PROA - Infecciones Gastrointestinales

Fuente: Protocolo Diagnóstico y Tratamiento de Síndromes Infecciosos FJD (2023).

Indicaciones Coprocultivo

No usar en diarreas agudas leves. SÍ indicado en: Paciente inmunodeprimido o con comorbilidad importante, diarrea de patrón inflamatorio (sangre, moco, fiebre), signos de gravedad/sepsis, diagnóstico diferencial con Enfermedad Inflamatoria Intestinal (EII), brote epidémico o manipuladores de alimentos.


1. Patrones de Diarrea

  • Gastroenteritis aguda no inflamatoria:

    • Agentes: Rotavirus, Norovirus, Adenovirus; Toxinas (S. aureus, B. cereus, V. cholerae); Parásitos (Giardia).
    • Manejo: Autolimitados (75% virus). El tratamiento antibiótico no está indicado ni siquiera en las toxigénicas, ya que no acorta el cuadro.
    • Tratamiento: Rehidratación y sintomático.
  • Diarrea inflamatoria:

    • Agentes: Salmonella, Shigella, Campylobacter, E. coli enterohemorrágico, Yersinia.
    • Indicación Empírica: SÍ está indicado el tratamiento antibiótico empírico si hay sospecha bacteriana con signos de alarma (inmunodepresión, cuadro sistémico grave, malnutrición o fiebre alta con grave afectación del estado general).
    • Tratamiento Empírico: Ciprofloxacino 500mg/12h (3 días).
    • Si sospecha de Campylobacter (o embarazo): Azitromicina 500mg/24h (3 días).
  • Diarrea del viajero:

    • Definición: ≥3 deposiciones blandas/líquidas en 24h + 1 síntoma acompañante (dolor abdominal, tenesmo, náuseas, vómitos, urgencia o fiebre) en paciente que viaja (60% en la 1ª semana).
    • Leve: Sintomático (Loperamida/Racecadotrilo + Rehidratación).
    • Moderada/Grave: Ciprofloxacino 500mg/12h. Si viaje a India o Sudeste Asiático: Azitromicina 500mg/8h (3 días).

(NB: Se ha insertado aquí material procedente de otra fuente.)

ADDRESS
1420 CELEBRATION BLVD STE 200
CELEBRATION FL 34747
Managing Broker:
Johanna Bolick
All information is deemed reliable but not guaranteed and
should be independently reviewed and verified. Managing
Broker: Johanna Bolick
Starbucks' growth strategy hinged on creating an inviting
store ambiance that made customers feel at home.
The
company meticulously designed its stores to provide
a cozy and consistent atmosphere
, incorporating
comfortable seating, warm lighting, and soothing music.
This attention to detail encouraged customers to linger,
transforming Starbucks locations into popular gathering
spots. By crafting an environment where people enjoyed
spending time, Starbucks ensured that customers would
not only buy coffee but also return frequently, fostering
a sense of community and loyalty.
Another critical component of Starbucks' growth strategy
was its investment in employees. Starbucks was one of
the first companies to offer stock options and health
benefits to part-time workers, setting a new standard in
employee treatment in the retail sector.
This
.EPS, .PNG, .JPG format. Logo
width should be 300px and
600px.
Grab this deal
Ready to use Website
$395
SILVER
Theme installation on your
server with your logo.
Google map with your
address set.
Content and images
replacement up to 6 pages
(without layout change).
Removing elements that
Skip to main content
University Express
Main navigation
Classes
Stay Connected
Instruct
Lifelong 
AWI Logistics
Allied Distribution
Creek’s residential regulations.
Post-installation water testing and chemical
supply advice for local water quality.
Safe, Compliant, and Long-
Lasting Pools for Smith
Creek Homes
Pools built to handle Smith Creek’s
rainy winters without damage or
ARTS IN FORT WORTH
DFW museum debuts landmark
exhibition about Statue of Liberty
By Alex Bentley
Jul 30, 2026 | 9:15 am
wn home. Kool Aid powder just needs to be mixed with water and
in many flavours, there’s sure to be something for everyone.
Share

2. Infección por Clostridioides Difficile (CDI)

  • Infección por Clostridiodes difficile (CDI):
    • Factor de Riesgo Principal: Uso reciente de antibioterapia de amplio espectro.
    • Diagnóstico: Clínico + detección de toxina/PCR (inmunocromatografía).
    • Concepto Clave: La curación se define por la resolución clínica, NO por la negativización de la toxina en heces (no repetir cultivo para “test de cura”). La principal complicación es la recurrencia.
    • Tratamiento Primera Línea: Suspensión del antibiótico causal, parar IBPs/anti-peristálticos. Vancomicina oral (125mg/6h) durante 10 días, o Fidaxomicina (200mg/12h) durante 10 días (indicación de dispensación hospitalaria por el PROA).